Some 3,500 to 4,000 American troops are being deployed to Liberia to help efforts to quell the Ebola outbreak devastating the region. The American operation is the largest military foreign aid effort in the region to fight Ebola: Congress has so far approved $750 million for the mission, and about 600 military personnel are already on the ground. Great Britain plans to send 750 soldiers, and Germany and France have been committing some airlift support since September in a joint effort. Stopping Ebola in West Africa is an immediate need, and also key to preventing the virus from spreading to other regions. How are American troops training for their deployment, and what will they be doing once they arrive in Liberia? And how does the military plan to prevent them from contracting Ebola, or transmitting it on their mission or when they return home?

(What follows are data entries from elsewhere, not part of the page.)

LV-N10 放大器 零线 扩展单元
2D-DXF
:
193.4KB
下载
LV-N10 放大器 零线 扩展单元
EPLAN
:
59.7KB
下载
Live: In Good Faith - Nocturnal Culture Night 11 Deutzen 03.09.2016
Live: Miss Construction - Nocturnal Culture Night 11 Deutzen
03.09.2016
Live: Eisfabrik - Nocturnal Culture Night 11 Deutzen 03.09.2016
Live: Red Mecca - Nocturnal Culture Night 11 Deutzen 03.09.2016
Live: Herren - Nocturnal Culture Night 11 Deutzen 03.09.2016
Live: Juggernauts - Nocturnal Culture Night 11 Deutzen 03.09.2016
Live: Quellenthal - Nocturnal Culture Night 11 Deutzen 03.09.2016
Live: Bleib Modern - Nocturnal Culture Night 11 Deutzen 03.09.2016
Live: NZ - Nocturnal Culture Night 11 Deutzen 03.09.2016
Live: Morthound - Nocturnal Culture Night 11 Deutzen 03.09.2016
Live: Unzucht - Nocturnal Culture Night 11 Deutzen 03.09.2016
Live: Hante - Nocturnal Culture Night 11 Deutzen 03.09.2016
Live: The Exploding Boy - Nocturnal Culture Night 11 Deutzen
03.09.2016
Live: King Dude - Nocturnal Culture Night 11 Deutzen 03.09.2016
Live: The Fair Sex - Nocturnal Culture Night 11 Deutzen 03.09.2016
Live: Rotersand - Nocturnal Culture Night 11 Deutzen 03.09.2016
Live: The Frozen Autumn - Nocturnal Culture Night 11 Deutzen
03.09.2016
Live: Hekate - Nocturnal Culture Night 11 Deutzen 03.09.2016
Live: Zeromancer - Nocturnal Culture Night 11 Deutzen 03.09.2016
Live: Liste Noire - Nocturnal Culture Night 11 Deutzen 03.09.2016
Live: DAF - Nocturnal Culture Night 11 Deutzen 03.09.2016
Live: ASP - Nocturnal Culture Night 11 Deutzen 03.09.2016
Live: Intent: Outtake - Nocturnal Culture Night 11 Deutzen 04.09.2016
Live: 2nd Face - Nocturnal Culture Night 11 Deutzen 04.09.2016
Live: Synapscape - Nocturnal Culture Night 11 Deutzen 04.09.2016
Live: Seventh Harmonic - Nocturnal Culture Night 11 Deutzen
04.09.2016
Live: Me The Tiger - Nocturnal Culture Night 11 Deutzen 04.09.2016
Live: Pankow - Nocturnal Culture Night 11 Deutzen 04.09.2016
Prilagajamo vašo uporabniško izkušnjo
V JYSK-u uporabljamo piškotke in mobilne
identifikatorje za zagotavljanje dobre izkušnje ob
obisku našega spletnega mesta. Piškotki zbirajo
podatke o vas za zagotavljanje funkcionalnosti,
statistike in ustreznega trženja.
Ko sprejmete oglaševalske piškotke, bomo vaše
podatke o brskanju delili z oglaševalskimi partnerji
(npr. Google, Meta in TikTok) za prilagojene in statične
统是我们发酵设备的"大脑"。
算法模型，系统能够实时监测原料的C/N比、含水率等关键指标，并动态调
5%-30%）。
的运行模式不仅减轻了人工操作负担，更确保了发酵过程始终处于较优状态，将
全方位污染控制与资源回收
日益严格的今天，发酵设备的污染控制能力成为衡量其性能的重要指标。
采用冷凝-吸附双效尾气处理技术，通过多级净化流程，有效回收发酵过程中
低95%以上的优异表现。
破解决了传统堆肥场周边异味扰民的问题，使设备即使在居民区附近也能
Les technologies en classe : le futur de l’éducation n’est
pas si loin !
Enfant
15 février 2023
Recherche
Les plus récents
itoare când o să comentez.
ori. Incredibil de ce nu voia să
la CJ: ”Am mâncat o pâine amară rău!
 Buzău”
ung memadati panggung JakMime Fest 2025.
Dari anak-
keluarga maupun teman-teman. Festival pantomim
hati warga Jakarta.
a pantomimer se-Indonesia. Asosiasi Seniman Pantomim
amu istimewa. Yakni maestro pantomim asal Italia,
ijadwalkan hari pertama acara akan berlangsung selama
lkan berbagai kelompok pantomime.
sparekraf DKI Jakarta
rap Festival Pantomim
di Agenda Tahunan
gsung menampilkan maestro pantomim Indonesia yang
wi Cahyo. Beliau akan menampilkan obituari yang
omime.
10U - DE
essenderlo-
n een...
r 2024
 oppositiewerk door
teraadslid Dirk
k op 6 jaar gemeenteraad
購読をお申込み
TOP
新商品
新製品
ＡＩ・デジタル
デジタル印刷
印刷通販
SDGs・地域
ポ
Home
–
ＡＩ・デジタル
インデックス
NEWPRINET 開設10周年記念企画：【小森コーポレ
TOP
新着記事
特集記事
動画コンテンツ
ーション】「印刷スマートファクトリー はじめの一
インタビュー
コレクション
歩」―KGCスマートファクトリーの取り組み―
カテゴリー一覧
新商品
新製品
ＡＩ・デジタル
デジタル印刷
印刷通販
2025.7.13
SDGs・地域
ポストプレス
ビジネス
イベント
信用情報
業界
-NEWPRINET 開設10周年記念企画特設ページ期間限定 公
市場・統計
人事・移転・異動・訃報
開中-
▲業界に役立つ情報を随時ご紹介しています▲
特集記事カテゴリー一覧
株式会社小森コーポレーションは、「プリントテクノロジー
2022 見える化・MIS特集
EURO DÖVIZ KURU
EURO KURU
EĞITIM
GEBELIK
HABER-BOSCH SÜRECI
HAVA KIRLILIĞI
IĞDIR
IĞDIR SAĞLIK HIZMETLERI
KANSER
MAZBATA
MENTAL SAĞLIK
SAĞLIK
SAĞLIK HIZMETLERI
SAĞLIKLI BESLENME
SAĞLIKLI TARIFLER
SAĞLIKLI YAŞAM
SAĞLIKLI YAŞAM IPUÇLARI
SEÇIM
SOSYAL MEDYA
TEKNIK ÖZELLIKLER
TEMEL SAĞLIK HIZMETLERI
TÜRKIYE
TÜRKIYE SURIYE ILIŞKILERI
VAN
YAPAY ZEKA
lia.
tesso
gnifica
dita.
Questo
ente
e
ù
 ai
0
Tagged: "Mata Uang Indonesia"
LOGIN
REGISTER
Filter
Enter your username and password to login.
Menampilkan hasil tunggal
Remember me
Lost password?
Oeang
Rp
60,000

Soldiers with the 101st Airborne at Fort Campbell, Kentucky, began deploying last week. More of their comrades will be joining them through the end of the month. In preparation, they received medical briefs, just as they do before any overseas mission. They undertook a two-week, 14-session course to prepare specifically for Ebola, beginning with lessons on what it is, how it’s spread, and what its symptoms are. Troops then learned how to don personal protective equipment used to avoid contact with the virus, and how to take it off in the proper order. Each soldier practices the process, is tested on her knowledge, and is specially fitted for an impermeable Tyvek suit to “ensure that there is enough range of motion to carry out what we need to do” without ripping them or being hampered, says Lt. Col. Brian DeSantis of the 101st Airborne. Refresher courses will be given throughout the mission.
Combating an epidemic outbreak was never something DeSantis thought he would do as part of the American military, he told me. His previous four deployments were to the Middle East. The lieutenant colonel admits there was some apprehension about the Ebola-fighting mission among his comrades at first, but he says the training has dispelled them. An Army medical brief given to soldiers’ families helped calm nerves, too, though explaining Ebola to his children proved a little harder at first. But “once they got it, it was more about making sure they had the right address to send letters to,” says DeSantis.
Though troops are prepared to suit up to keep them from contracting Ebola, the scope of the military operation is intended to limit their direct interaction with patients. Their mission is to help build infrastructure and care facilities and to work with public health organizations on transportation. The U.S. Agency for International Development, the World Health Organization, and the Liberian government are taking on more of the responsibilities of training local communities and public health workers and testing, isolating, and treating patients.
Temperatures will be checked throughout the deployment. After completing their duties, military personnel will be monitored for an additional period of time (though DeSantis was unsure for how long, as it would depend on where a soldier had been and what he’d been doing) and screened before leaving Liberia to return home. Upon arriving back, they will be monitored for 21 days, the length of virus incubation.*
It is an ambitious operation, says Steve Morrison of the Center for Strategic and International Studies, a defense and international policy think tank. A military mission to tackle this kind of outbreak is unprecedented, though American military support has been involved in aid and infrastructure in the region before. U.S. military-backed arms, humanitarian, and engineering training in West Africa has been taking place for the past 25 years; PEPFAR, a continentwide HIV/AIDS relief program that began under George W. Bush in 2003 (and continued under Obama) has involved the Department of Defense from the beginning.
“Medical diplomacy” is a term that has been in vogue among public health, defense, and policy wonks for a decade, says Morrison. The U.S. military was involved in bringing airlift support, infrastructure, and public health aid to Indonesia after the Indian Ocean tsunami in late 2004. According to a 2006 poll conducted by Terror Free America, an anti-extremist nonprofit group (its chairs include Sens. John McCain and Bill Frist, both great believers in American military might), it may have paid diplomatic dividends, too: It found that Indonesians’ support for the United States rose and stayed high for at least a year after the tsunami aid. A report from Pew about attitudes in Indonesia, Japan, and Pakistan after U.S. aid delivery during natural disasters suggests the same. Other experts, however, have been skeptical of the militarization of humanitarian aid and its dangers.
Questions remain over who will staff the medical facilities the military will be building and how the mission in Liberia will be handed off to local officials once complete. There is debate and criticism over military engagement in fighting Ebola—in particular whether it is putting American soldiers at unacceptable risk, whether the influx of foreign military aid undermines local autonomy and long-term success, and whether a military presence erodes the humanitarian nature of fighting disease. Yet this deployment fits into a larger theme of public health intervention, which has become increasingly important to American diplomatic and military strategy. “There has definitely been a shift in how we think of health,” says Jeremy Youde of the University of Minnesota–Duluth. Public health has moved from a low-politics issue to one that shapes thoughts on national security and foreign relations. It will loom large in American humanitarian interventions (military and otherwise), in Africa and everywhere else.
Correction, Oct. 20, 2014: This article originally misstated that troops would self-monitor for 21 days upon returning to the U.S. postdeployment. They will be monitored by Defense Department personnel postdeployment. (Return.)